[[ MATERIALS PROVIDED open ]]

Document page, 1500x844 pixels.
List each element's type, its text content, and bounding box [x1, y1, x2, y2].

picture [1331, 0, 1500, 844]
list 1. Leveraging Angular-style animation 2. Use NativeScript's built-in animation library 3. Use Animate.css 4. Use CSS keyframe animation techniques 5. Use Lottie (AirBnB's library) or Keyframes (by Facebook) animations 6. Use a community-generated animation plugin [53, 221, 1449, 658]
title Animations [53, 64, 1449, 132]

[[ MATERIALS PROVIDED closed ]]

__WHAT YOU HAVE TO DO__: Please transcribe each entry exactly, keeping every word as it is.

__TASK RESPONSE__:
Document page, 1500x844 pixels.
List each element's type, its text content, and bounding box [x1, y1, x2, y2].

picture [1331, 0, 1500, 844]
list 1. Leveraging Angular-style animation 2. Use NativeScript's built-in animation library 3. Use Animate.css 4. Use CSS keyframe animation techniques 5. Use Lottie (AirBnB's library) or Keyframes (by Facebook) animations 6. Use a community-generated animation plugin [53, 221, 1449, 658]
title Animations [53, 64, 1449, 132]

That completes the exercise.